▶ **TASK ITEM**
From the entries below, return only the lines starting at the one that contains "A Guide To Female Tone And Sculpt Programs" and ending at the one that contains "Nowadays, some people", exactly as they stand.

▶ **SUPPLIED RECORDS**

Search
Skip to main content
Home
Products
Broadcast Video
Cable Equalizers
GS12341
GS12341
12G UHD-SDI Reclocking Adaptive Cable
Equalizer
==
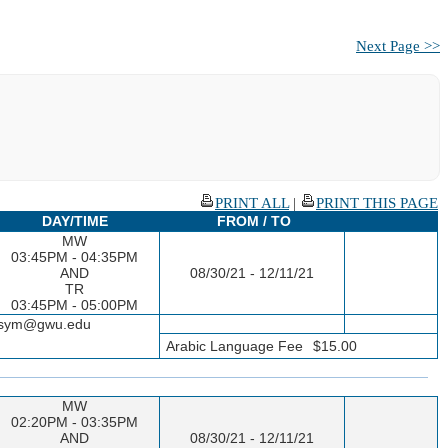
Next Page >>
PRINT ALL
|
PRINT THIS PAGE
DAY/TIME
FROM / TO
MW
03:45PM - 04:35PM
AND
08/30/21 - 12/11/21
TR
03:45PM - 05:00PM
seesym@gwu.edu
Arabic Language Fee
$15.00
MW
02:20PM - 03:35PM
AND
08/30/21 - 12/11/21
...
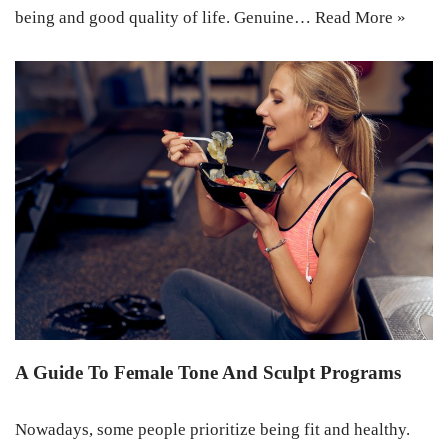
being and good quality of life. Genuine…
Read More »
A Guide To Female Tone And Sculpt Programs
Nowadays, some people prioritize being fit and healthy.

▶ **TASK RESULT**
A Guide To Female Tone And Sculpt Programs
Nowadays, some people prioritize being fit and healthy.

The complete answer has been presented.